◆ Required action 1:
In the download rig thread, what is the most the original poster says they can spend on the rig?
◆ Required action 2:
Repeat everything in the download rig thread from "## coderunknown (Jul" down to "AM3 for 2.5k.".

# Help me in Building a Download Rig



## vineetrocks2005 (Jul 21, 2010)

Hi...

I want to build a download rig, just for downloading stuff. I can spent upto 9K on this rig. No Keyboard/Mouse, Monitor, UPS, DVD Drive etc. Needed. Please suggest me a configuration. Intel Atom or AMD will do. I also want a Wifi Receiver included in the config.

Thank You


----------



## coderunknown (Jul 21, 2010)

Processor: Sempron 140 2.7GHz @ 1.8k
Motherboard: Biostar TA785G G3 @ 3.7k
Ram: 1Gb DDR3 from Hynix/Kingston @ 1.8k
Hard Drive: WD Green 500Gb: 1.9k
Cabinet: cheap cabby from Zebronics with bundled PSU: 1k

Total: 10.2k. else get the DDR2 mobo + 1Gb DDR2. but will be hard to get for below 9.5k. i suggesting that G3 cause it supports ACC. so you may try unlocking the 2nd core on the sempron. 2nd option for mobo is Gigabyte 740G based motherboard, AM3 for 2.5k.


----------



## SlashDK (Jul 21, 2010)

Processor : Intel Atom D410PT (single core 1.66GHz) @ 3k
Motherboard : included with processor
RAM : 1 GB DDR3 Kingston 1333MHz value RAM @ 2k
HDD : WD Caviar Blue 500GB @ 2k
Cabinet : Zebronics Anna with SMPS @ 1.5k
Total: 8.5k

---------- Post added at 06:49 PM ---------- Previous post was at 06:48 PM ----------

Add a wifi card for 0.5k


----------



## vineetrocks2005 (Jul 21, 2010)

◆ Given data:
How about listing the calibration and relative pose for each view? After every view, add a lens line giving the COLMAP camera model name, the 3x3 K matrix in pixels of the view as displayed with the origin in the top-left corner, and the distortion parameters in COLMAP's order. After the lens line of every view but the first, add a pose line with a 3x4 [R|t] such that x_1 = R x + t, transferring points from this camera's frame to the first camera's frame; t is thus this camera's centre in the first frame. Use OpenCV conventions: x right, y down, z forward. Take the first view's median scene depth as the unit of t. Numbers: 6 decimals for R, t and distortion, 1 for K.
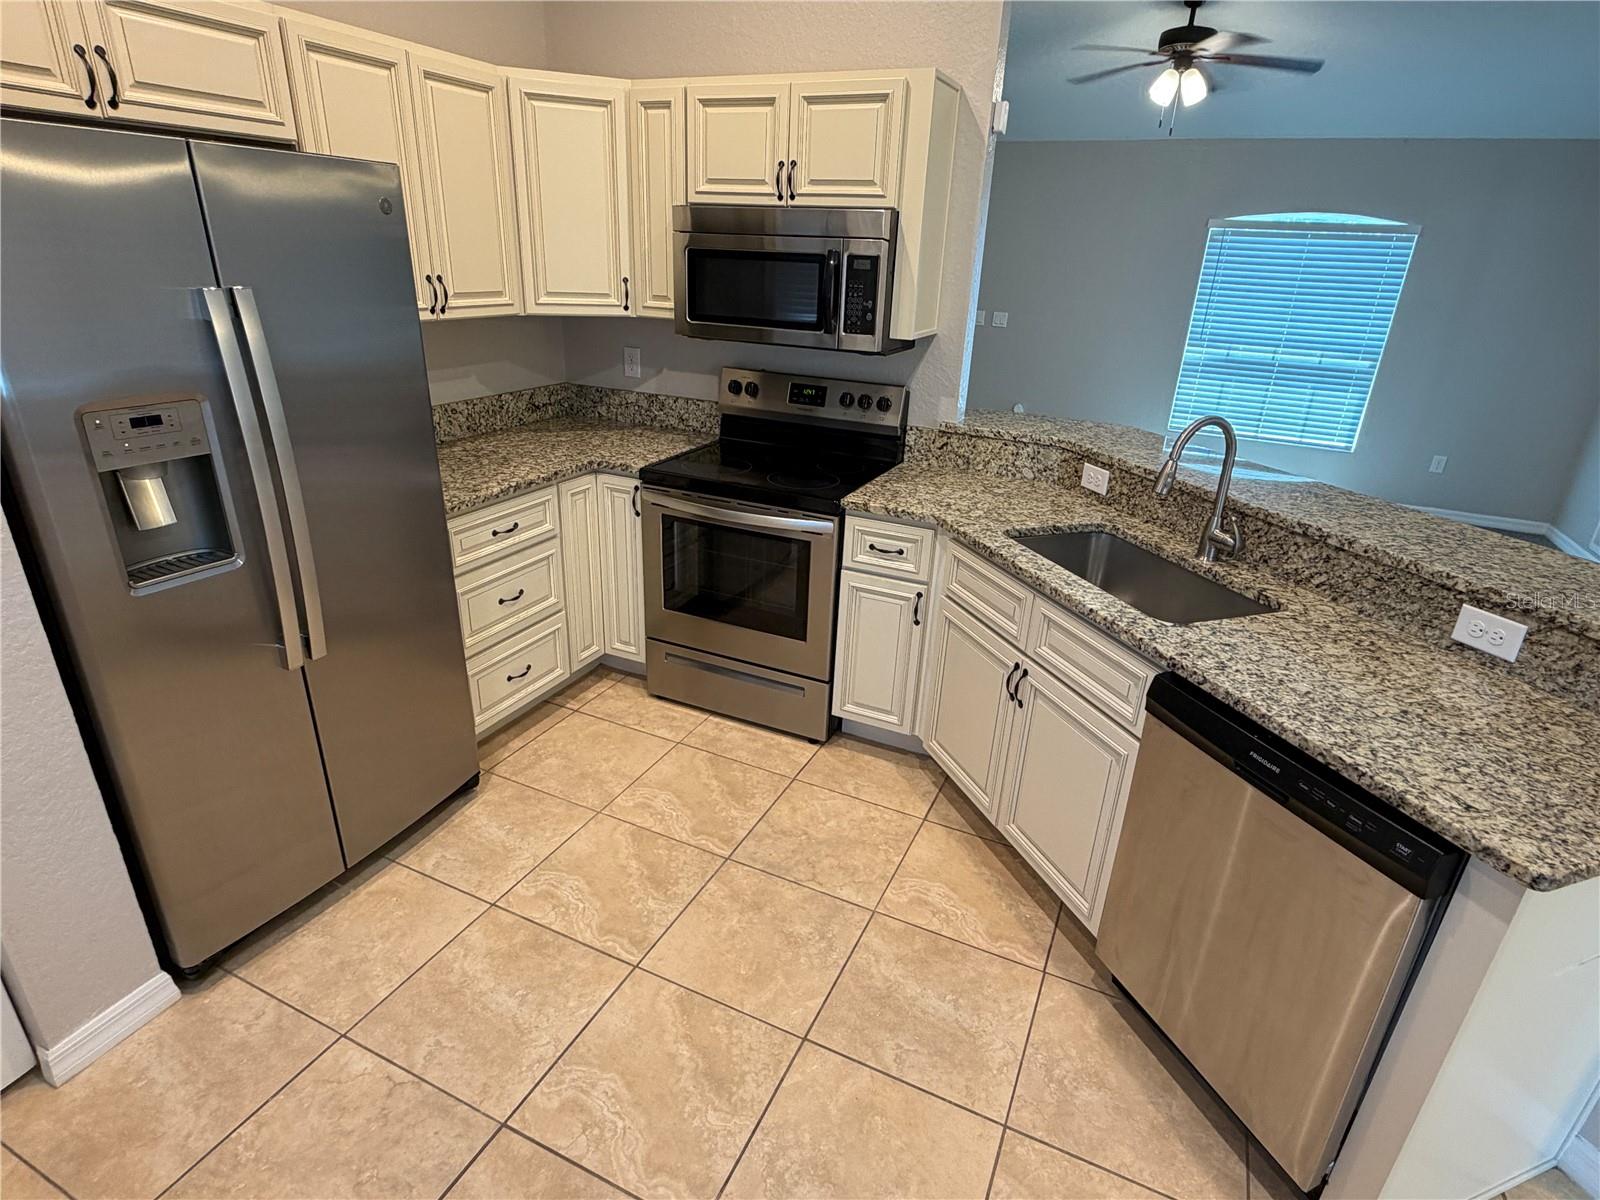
lens RADIAL K [[838.3, 0, 796.3], [0, 838.3, 601.2], [0, 0, 1]] dist [-0.001069, 0.000509]
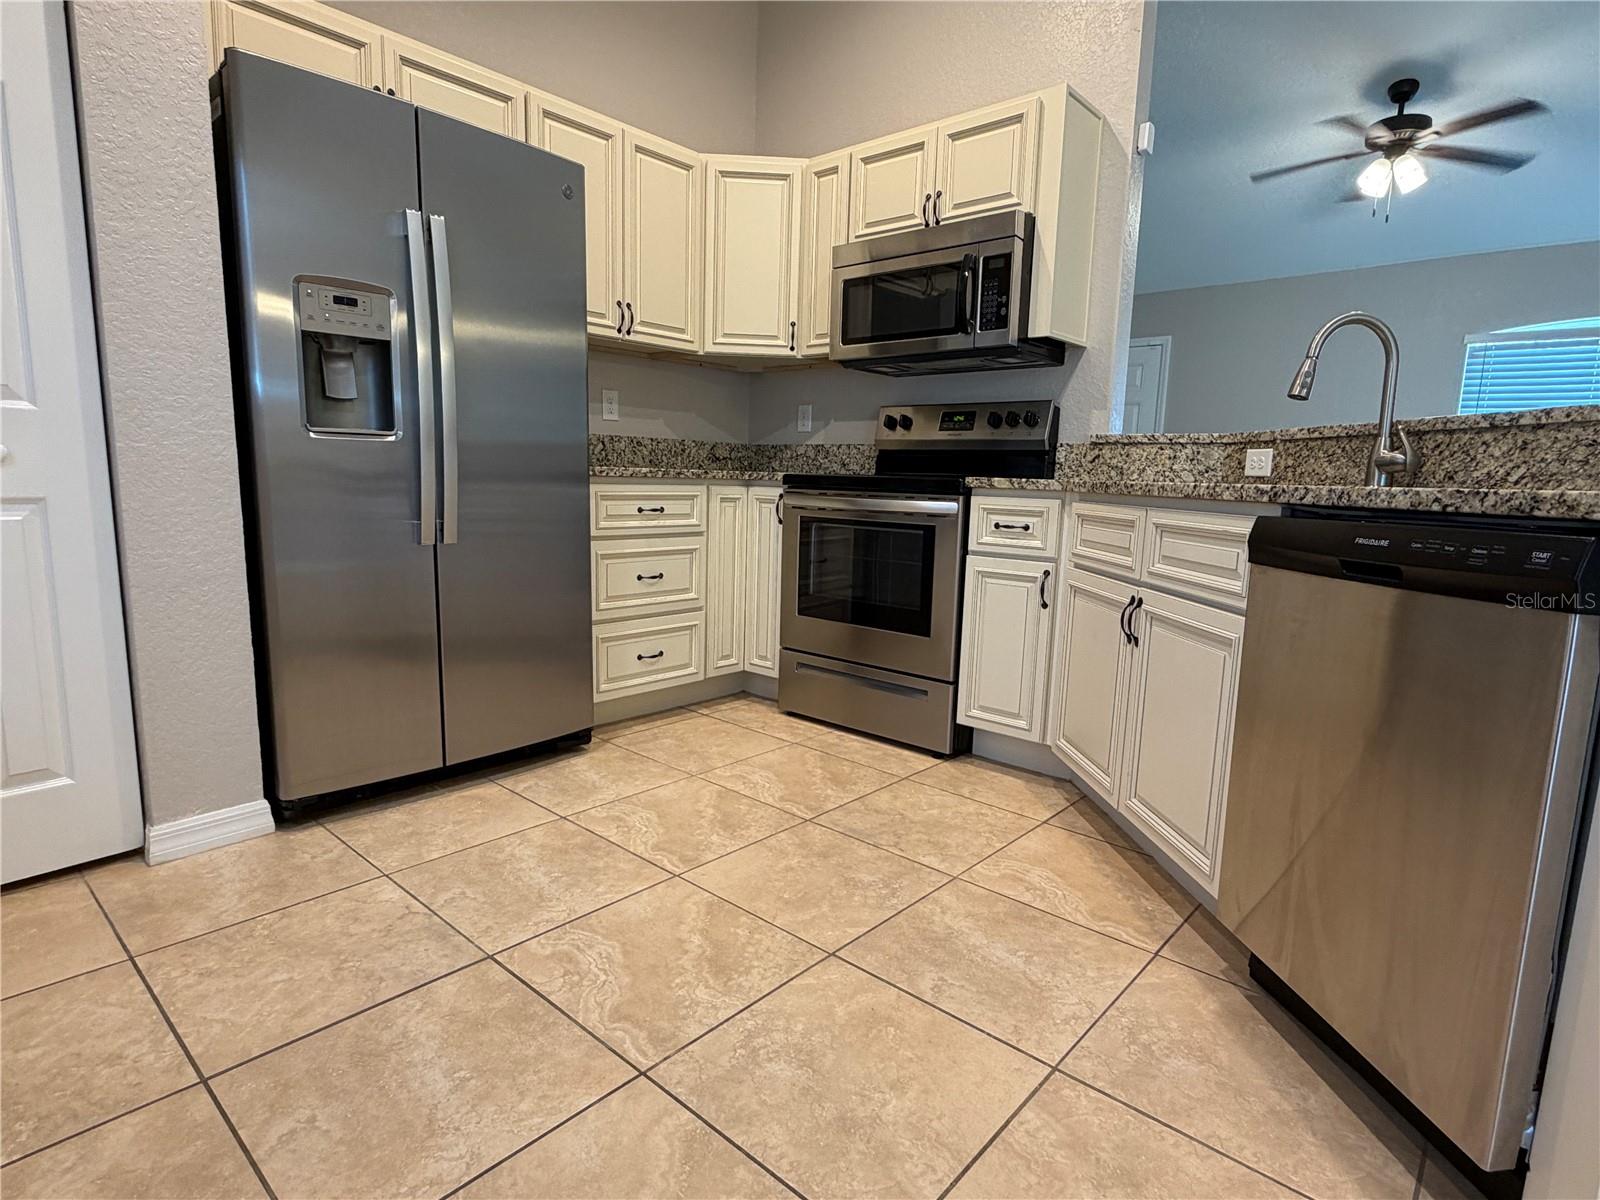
lens RADIAL K [[838.3, 0, 797.3], [0, 838.3, 597.4], [0, 0, 1]] dist [-0.001069, 0.000509]
pose [[0.958871, 0.029555, -0.282298, 0.156133], [-0.099926, 0.966044, -0.238274, 0.286591], [0.265670, 0.256683, 0.929265, 0.079593]]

◆ Answer box 1:
Up to 9K.

◆ Answer box 2:
## coderunknown (Jul 21, 2010)

Processor: Sempron 140 2.7GHz @ 1.8k
Motherboard: Biostar TA785G G3 @ 3.7k
Ram: 1Gb DDR3 from Hynix/Kingston @ 1.8k
Hard Drive: WD Green 500Gb: 1.9k
Cabinet: cheap cabby from Zebronics with bundled PSU: 1k

Total: 10.2k. else get the DDR2 mobo + 1Gb DDR2. but will be hard to get for below 9.5k. i suggesting that G3 cause it supports ACC. so you may try unlocking the 2nd core on the sempron. 2nd option for mobo is Gigabyte 740G based motherboard, AM3 for 2.5k.